Dataset Analysis

The five types of police datasets were chosen to be able to provide context for police accountability.

Among 169 cities, 127 don’t have any data available. This means that less than one-third of the cities are publishing any data related to their police force. None of the cities has all five types of data we are looking for.

The number and percentage of how many types of police data that 169 cities have.

The largest proportion is Use of Force, which we believe is related to high social attention and strict gun management. Force Demographics accounts for the smallest proportion. We believe this is related to privacy regulations and low social attention. Philadelphia has four types of police data, without Force Demographics data. New York has four types of police data, without Traffic Stops data.
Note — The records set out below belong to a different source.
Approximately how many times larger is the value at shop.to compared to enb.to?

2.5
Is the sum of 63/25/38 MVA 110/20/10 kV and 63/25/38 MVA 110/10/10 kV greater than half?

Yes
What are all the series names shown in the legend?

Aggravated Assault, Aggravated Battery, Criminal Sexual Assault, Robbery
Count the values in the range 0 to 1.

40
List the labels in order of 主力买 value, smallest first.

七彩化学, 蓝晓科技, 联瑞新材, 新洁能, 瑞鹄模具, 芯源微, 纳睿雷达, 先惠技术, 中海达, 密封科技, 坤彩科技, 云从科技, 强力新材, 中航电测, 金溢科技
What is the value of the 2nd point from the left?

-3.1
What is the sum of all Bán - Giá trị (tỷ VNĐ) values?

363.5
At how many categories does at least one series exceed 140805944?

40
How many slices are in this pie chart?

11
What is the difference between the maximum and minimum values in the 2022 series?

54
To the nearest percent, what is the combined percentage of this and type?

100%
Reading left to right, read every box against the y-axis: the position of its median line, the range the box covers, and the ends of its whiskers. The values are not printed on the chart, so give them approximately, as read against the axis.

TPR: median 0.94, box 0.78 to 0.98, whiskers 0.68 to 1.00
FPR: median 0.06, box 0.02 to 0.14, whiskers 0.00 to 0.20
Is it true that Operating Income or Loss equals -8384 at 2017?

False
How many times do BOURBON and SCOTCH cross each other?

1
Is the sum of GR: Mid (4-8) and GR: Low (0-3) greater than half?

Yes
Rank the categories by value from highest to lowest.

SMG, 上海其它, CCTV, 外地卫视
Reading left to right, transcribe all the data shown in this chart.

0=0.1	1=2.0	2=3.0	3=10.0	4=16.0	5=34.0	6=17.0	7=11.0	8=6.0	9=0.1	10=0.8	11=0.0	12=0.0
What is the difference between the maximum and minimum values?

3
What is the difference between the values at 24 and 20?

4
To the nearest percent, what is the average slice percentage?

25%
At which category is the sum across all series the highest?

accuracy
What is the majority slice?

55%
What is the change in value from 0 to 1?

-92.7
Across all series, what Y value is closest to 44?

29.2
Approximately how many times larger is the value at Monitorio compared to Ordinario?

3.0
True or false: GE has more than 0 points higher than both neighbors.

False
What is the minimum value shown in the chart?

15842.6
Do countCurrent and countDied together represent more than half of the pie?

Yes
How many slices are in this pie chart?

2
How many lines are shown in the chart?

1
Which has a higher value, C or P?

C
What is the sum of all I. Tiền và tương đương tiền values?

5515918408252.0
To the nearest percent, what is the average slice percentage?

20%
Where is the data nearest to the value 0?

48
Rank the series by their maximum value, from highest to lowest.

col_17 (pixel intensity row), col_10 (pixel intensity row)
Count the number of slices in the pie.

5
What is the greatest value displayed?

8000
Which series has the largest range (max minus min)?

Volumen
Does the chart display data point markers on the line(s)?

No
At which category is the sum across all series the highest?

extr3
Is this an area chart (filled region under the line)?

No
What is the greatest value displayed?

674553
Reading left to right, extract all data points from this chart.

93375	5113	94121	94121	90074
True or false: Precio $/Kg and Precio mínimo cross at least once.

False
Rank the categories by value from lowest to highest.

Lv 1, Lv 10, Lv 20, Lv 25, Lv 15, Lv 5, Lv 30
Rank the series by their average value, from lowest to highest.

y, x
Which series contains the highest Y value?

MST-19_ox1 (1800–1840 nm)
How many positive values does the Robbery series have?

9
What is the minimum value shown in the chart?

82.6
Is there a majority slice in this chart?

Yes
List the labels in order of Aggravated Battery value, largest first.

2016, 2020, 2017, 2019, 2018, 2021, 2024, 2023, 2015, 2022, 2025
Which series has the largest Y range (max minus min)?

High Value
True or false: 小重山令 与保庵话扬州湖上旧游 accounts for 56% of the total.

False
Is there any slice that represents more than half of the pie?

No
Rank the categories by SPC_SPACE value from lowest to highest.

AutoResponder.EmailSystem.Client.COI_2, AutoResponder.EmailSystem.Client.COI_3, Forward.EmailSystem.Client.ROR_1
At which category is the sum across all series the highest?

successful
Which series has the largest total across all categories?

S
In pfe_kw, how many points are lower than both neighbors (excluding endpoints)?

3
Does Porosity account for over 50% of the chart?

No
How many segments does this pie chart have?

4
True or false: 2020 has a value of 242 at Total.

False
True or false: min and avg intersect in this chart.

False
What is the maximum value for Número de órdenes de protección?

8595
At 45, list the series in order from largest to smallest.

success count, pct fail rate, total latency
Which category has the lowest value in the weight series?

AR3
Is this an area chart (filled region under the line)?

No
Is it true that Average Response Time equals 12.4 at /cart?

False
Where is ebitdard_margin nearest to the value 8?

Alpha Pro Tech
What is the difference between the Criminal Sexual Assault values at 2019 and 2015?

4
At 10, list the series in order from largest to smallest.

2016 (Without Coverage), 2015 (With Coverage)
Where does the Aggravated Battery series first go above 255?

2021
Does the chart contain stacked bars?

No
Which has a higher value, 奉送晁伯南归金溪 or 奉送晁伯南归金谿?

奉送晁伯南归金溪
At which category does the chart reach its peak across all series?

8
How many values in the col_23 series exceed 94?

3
The number and percentage of how many cities that each type of police data has

Our results show an even more dire picture of transparency in police data than expected. While we hypothesized that the five core police datasets would not be widely available, we did not expect many cities to have any police data at all. It is important to note that the scope of this project does not include crime data. Instead, we are focused on datasets that specifically describe police force members' behaviors, actions, and demographics.

Our results have also provided us with some useful anecdotal information for our analyses. For example, cities that we expected to have robust police data because of their general leadership with data governance, like Portland, Oregon, lack the amount of data available. In Portland, police data are on a particular website from other open data and available in aggregate, PDF format.

Other cities, such as Dallas, TX, are more open with their data, publishing every instance of use-of-force by police officers since 2013. However, Dallas only publishes the data in separate datasets and pages for each year, making it difficult to analyze data from multiple years. This kind of complication is unfortunately not uncommon in open data practices, especially with police data.